In percolation today, we needed to prove that, if you have an infinite connected graph (where every vertex has finite degree) and you take a subgraph of it in which you keep every edge with probability p, then the probability \theta_v(p) that a vertex v is in an infinite component is either zero for every vertex or positive for every vertex. The following exchange ensued, as nearly as I can remember it:

Béla Bollobás (paraphrasing this line) “If x and y are two sites, take a path of n bonds between them. Then every bond is open with probability p, so the whole path is open with probability p^n.”

BB: “So p^n \theta_x(p) <= \theta_y(p).”

BB: “Is that obvious? Raise your hand if you think that’s obvious.”

(I hesitated and raised my hand. I was sitting in front, so I didn’t see how many people did.)

BB: “No, it’s not obvious. Why isn’t it obvious?”

(Confused mutterings from the class. I didn’t hear anyone propose anything.)

BB: “You need Harris’s lemma, that any two upsets are positively correlated.” [An “upset” is the amusing terminology for a set of sets closed under supersets.]

(Lots of students muttering in protest. BB stopped for a moment.)

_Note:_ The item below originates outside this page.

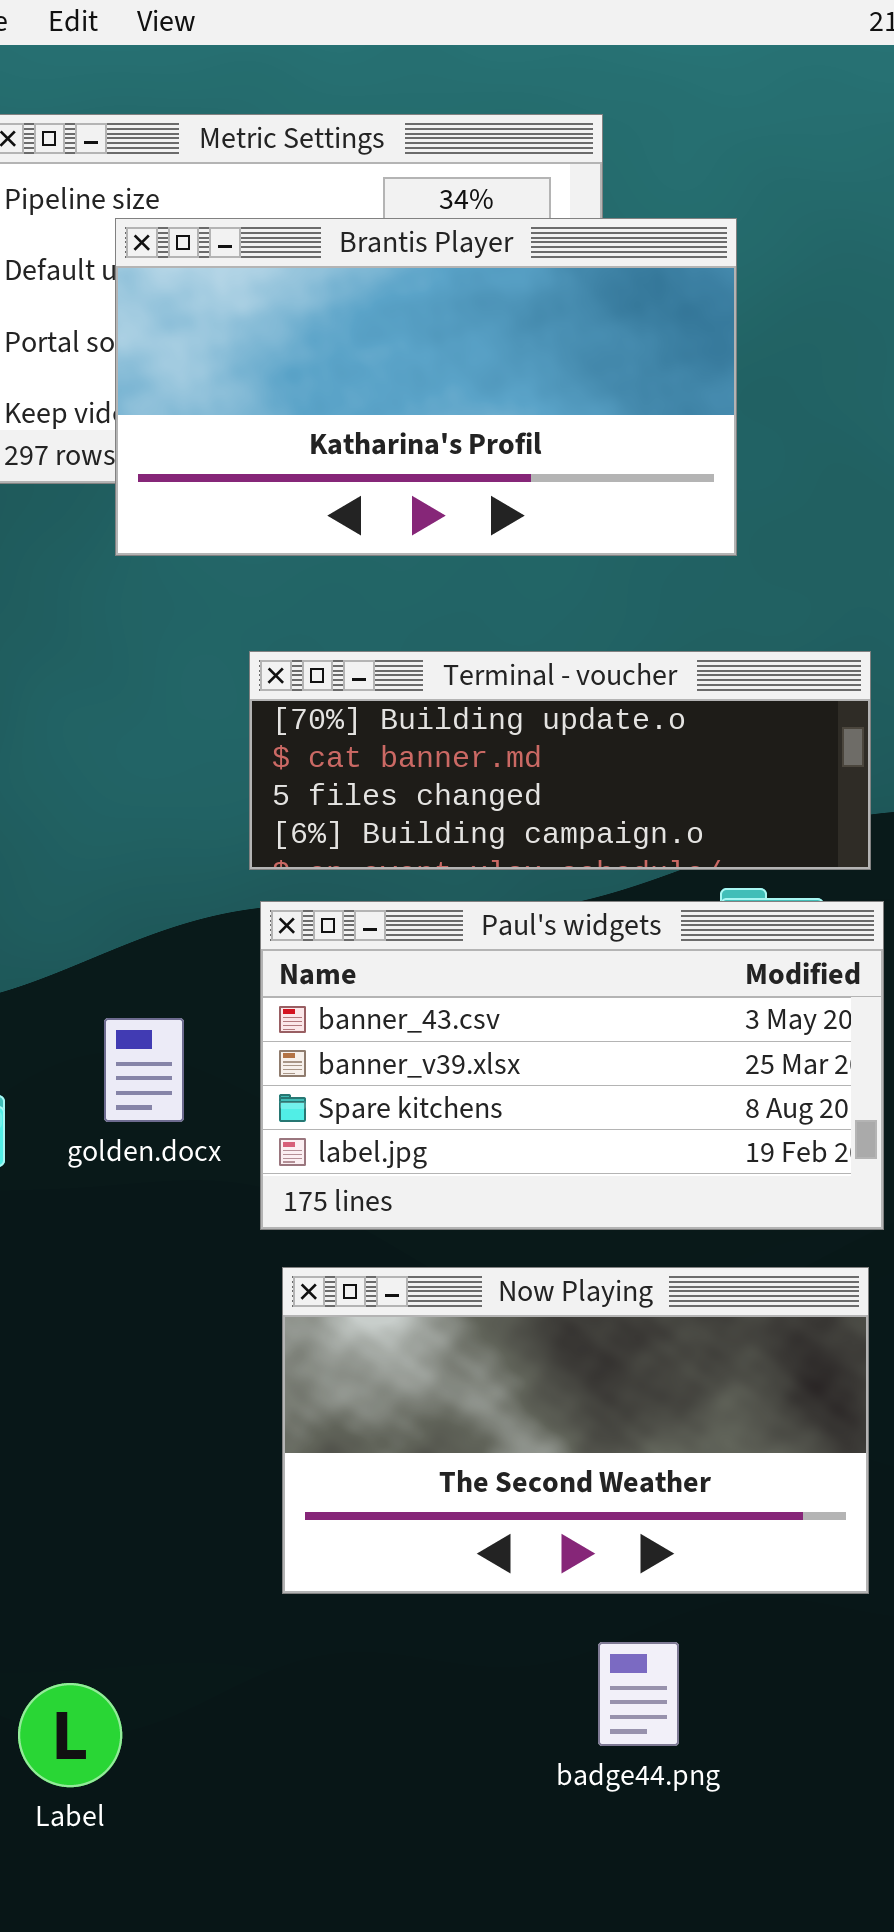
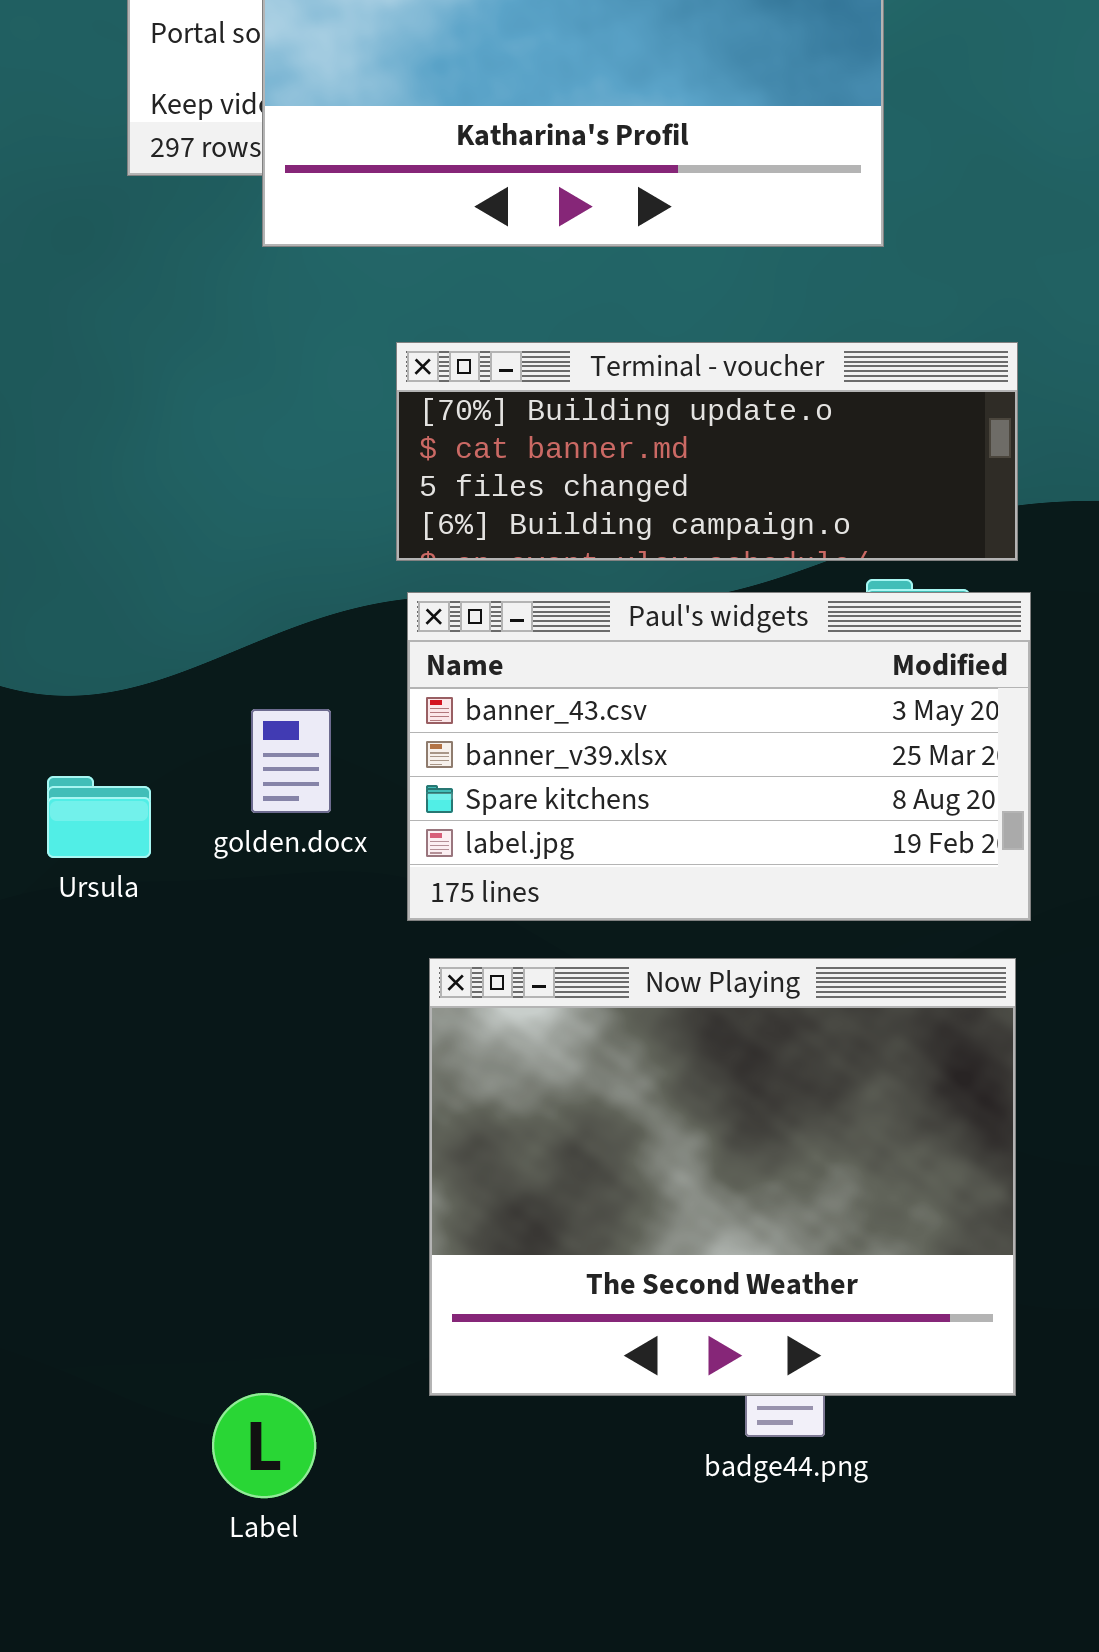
Now Playing: [282,1267,869,1594] -> [429,958,1016,1396], resized
Label: [18,1683,122,1787] -> [212,1393,316,1498], moved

BB: “Baby form of Harris’s lemma.” (And moved on.)

There are so many things wrong with this episode that it’s hard to list them all.

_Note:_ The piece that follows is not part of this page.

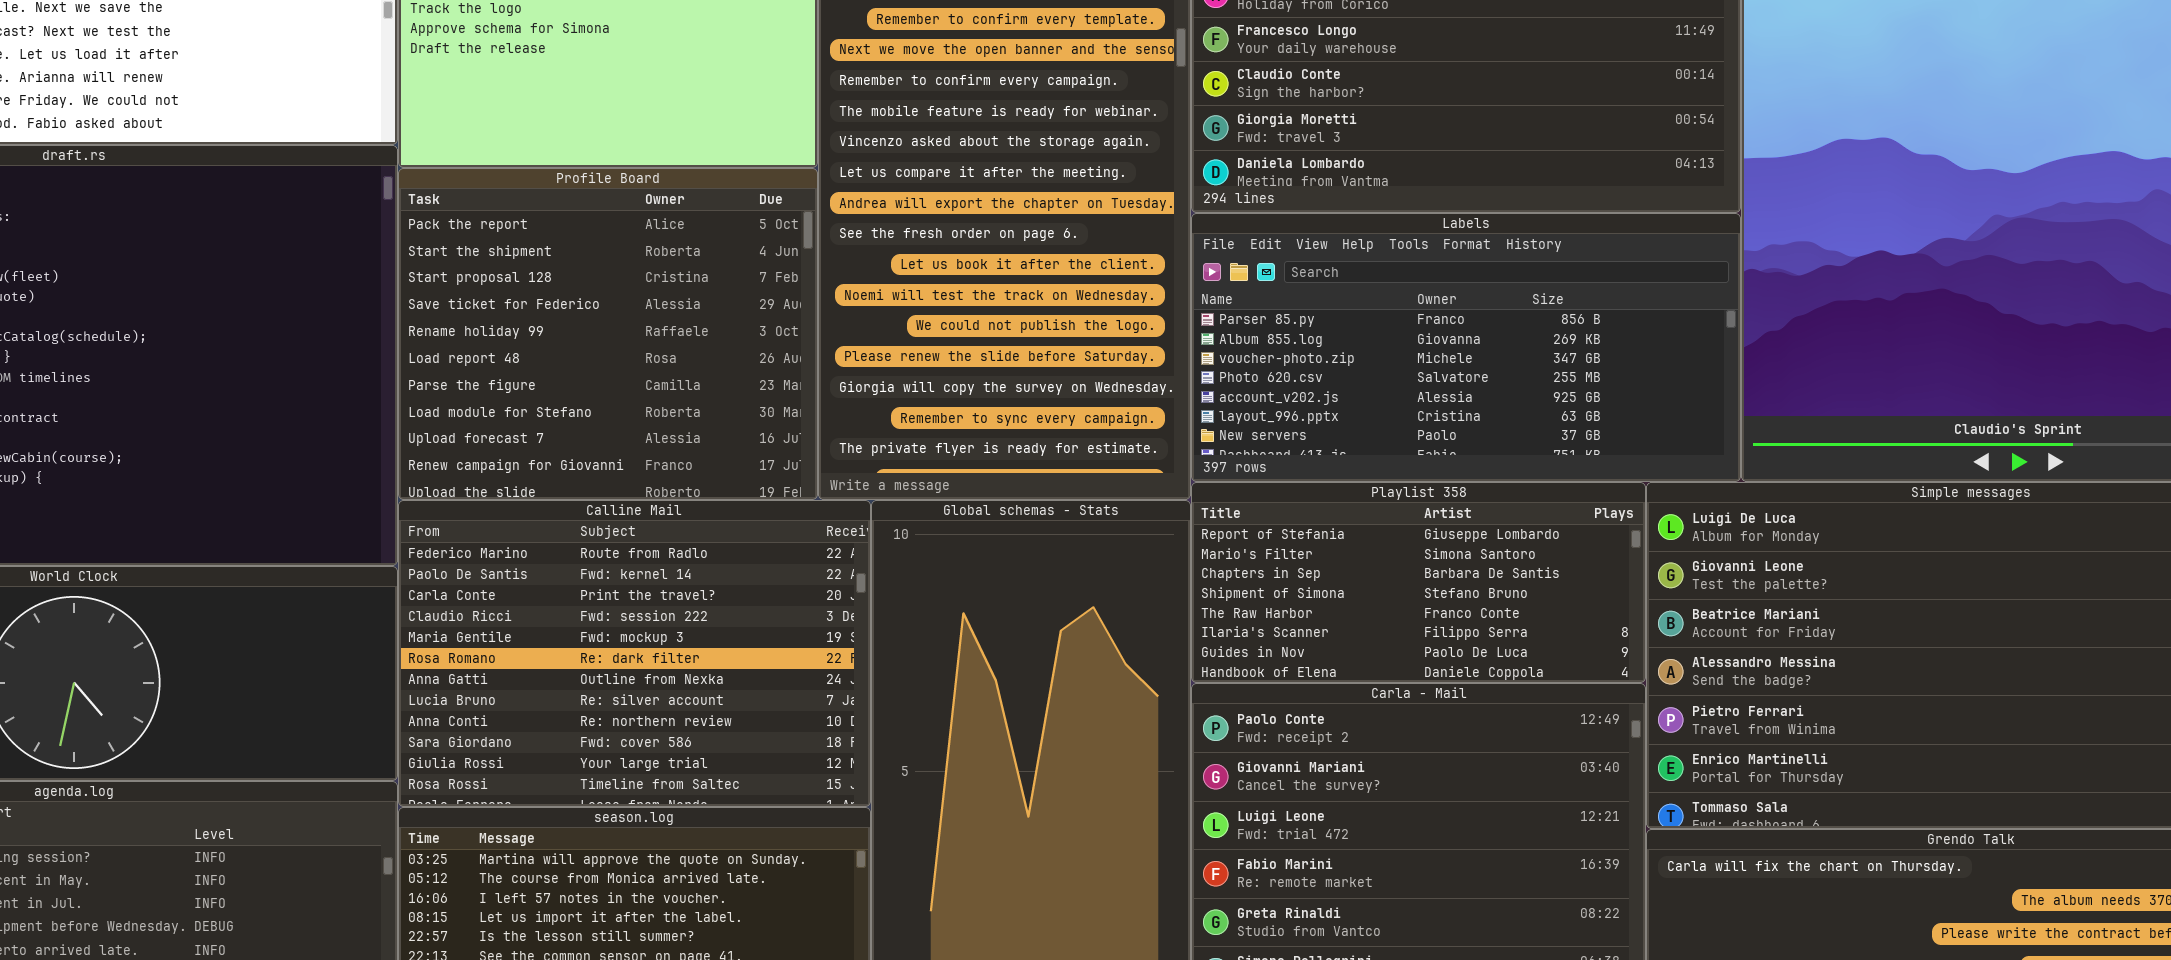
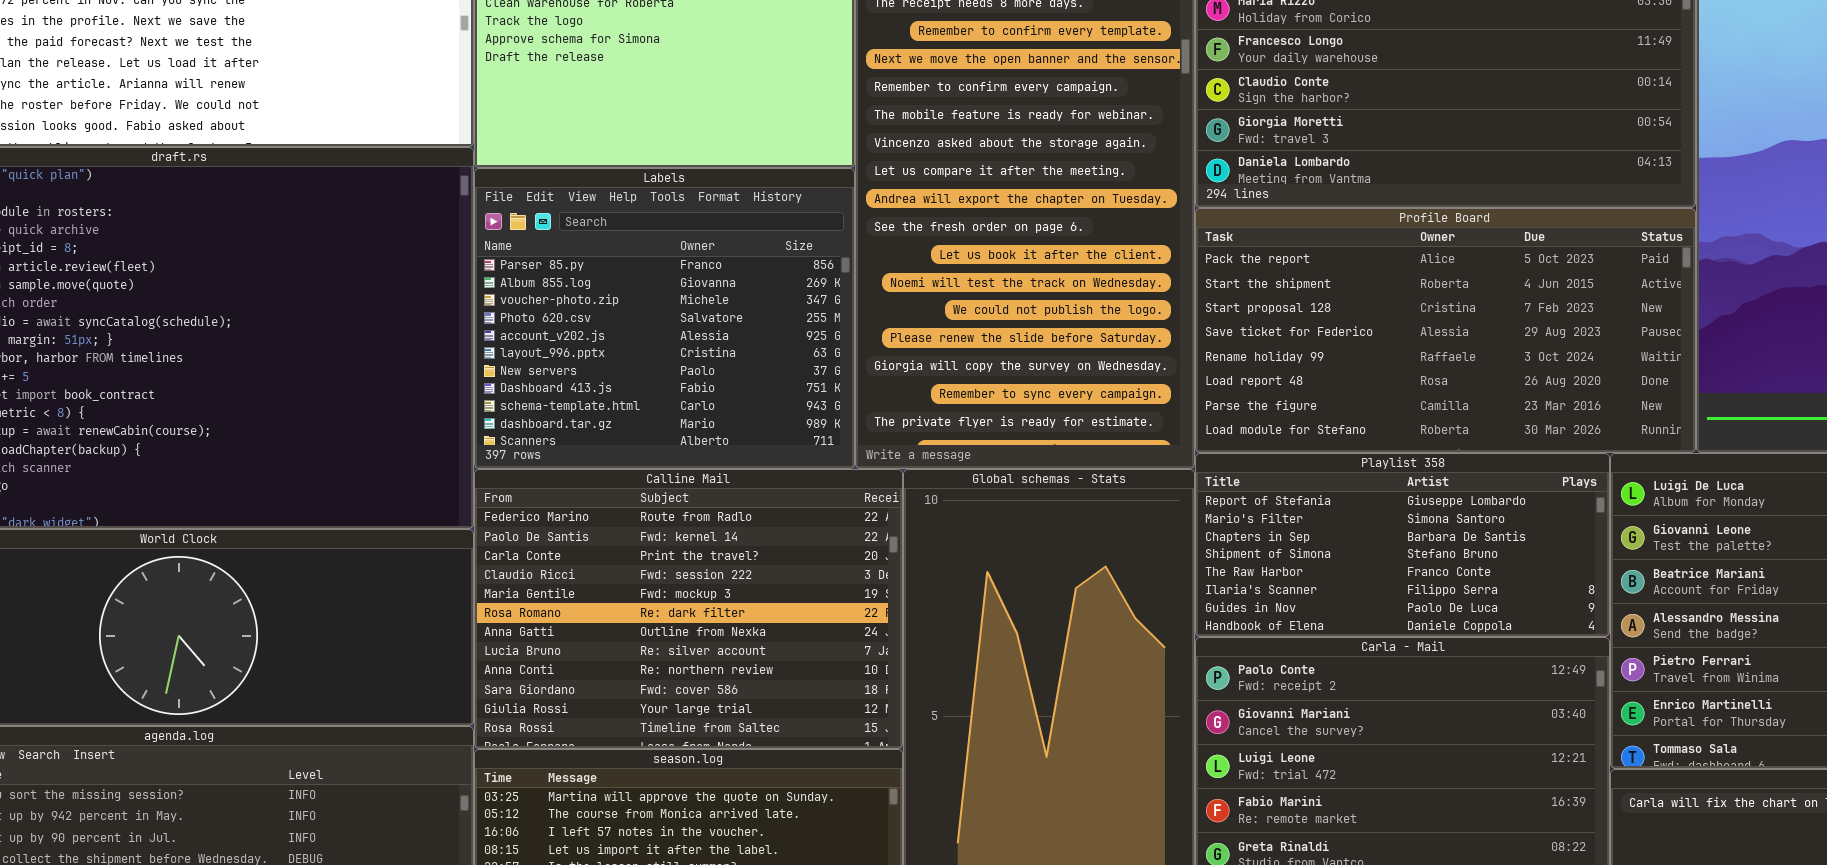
Profile Board: [398,168,818,500] -> [1195,208,1696,453], moved, resized
Labels: [1191,213,1741,482] -> [474,168,855,469], moved, resized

-“Sites” and “bonds” mean precisely “vertices” and “edges.” Apparently the founders of percolation theory fit a stereotype of certain mathematicians: graph theory isn’t real math, and they’re real mathematicians who don’t do graph theory. Accordingly, when they needed to define things that are exactly graphs in their work (already an indication of how silly they were to think they’d avoid graph theory), they made their own notation for it, and a few decades later, it’s still standard percolation terminology. Not as bad as http://fliptomato.wordpress.com/2007/03/19/medical-researcher-discovers-integration-gets-75-citations/, but we mathematicians have higher standards.

-If, as a teacher, you make a point of that something your students think is obvious isn’t, then make sure that something actually isn’t obvious. (I guess this is just a specific instance of the general principle that you should make sure what you’re teaching is correct.) Ideally you should be able to prove it’s not obvious, perhaps because the claim is actually false as stated or false without using some conditions that the claim assumes but the proof didn’t use.

-Even if Harris’s lemma had been required, it’d’ve made a bad example—although it’s less obvious than the above, its proof is still just a matter of unpacking definitions and doing simple algebra, not anything worth talking about. (I know because I hadn’t heard of Harris’s lemma before today, but understood and had proved it in a few minutes after BB stated it.)

-If, as a teacher, you want to test your audience’s understanding of something, make sure the answer isn’t obvious by lecture theory alone. The intended answer to “Is that obvious? Raise your hand if you think that’s obvious” is no, hands down. (Pun intended.)

-Don’t shame the audience.

-If, as a teacher, you realize you’ve made a mistake, admit it. BB must’ve realized something was wrong, but calling it a “baby form of Harris’s lemma” probably didn’t satisfy the people who knew Harris’s lemma was unnecessary or enlighten the rest. (This is particularly the case if, like Béla Bollobás, no one would doubt your reputation as a mathematician if you did.)